Emissions from Natural Gas Production in the Barnett Shale Area and Opportunities for Cost-Effective Improvements. http://www.edf.org/sites/default/files/9235_Barnett_Shale_Report.pdf
Methane and the greenhouse-gas footprint of natural gas from shale formations. http://graphics8.nytimes.com/images/blogs/greeninc/Howarth2011.pdf
I think if his comment had not been lost in the same file where my comments to his blog reside, it might go something like this: I’m going to make some huge assumptions about what your post means, twist things around, imply that you are stupid and whine some.
Even if my post, which was intended as satire and a way to work in the information about the MIT study, is confusing, I did make a good faith attempt to correct my misquote of Everley when he requested it. His website still has incorrect about me that has gone uncorrected (not that I really care–badge of honor) and that to quote Everley “speaks volumes.”
Everley sits behind a desk in Washington, DC where he gets paid to mislead the public and create doubt about the dangers of fracking in the same way the tobacco industry did about cigarettes. If he has ever visited the gas patch, it was certainly not for a reality based tour where he spent time sitting at people’s kitchen tables and getting dosed with toxic emissions.
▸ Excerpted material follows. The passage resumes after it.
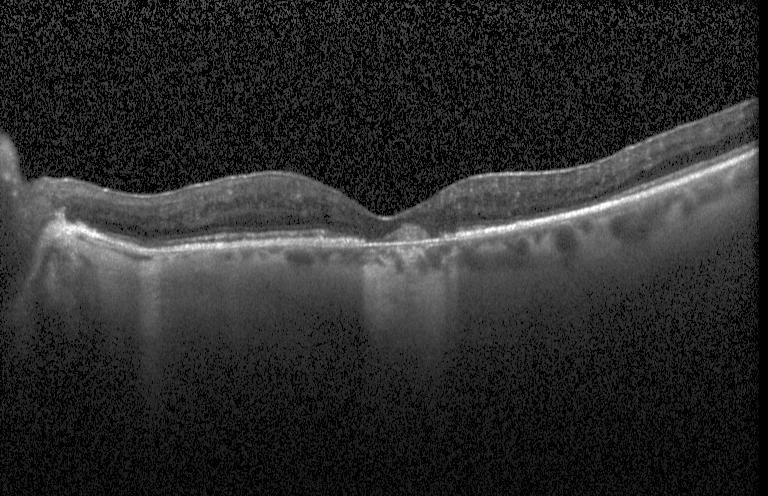 Spectral-domain optical coherence tomography · retinal OCT B-scan — The scan shows choroidal neovascularization (CNV).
It was more likely a squeaky clean industry tour.
If he wants to write something further about this matter, he has his own blog.
GhostBlogger says
I don’t know if this fits better here, or in Frackademia:
http://www.huffingtonpost.com/onearth/keystone-conflict-nebrask_b_2259241.html
Keystone Conflict: Nebraska Firm Reviewing Tar Sands Project Has Ties to Pipeline Builder
It will be interesting to see the spin on this one.
TXsharon says
It fits. More influencing of the process and science is revealed everyday. Create as much confusion and doubt as possible with paid off science, politicians and fracking Joe Camels.
Khepry Quixote says
In acronym-speak, what you are described above is known as “FUD”, which stands for Fear, Uncertainty, and Doubt. What is different between Joe Camel’s days of yesterday and Frack Camel’s days of the present is the influence of the Internet. Nowadays, it is possible to fact-check articles at near the “speed of light”. In addition, various groups are putting together relationship maps detailing those academics, politicians, and policy makers that have been bought off. It is getting harder and harder and more expensive in the form of stock, options, speaker’s fees, and perhaps even outright bribes to practice deception. At this point, I’d have to say that the fracking industry is likely experiencing the effects of having reach the point of diminishing returns.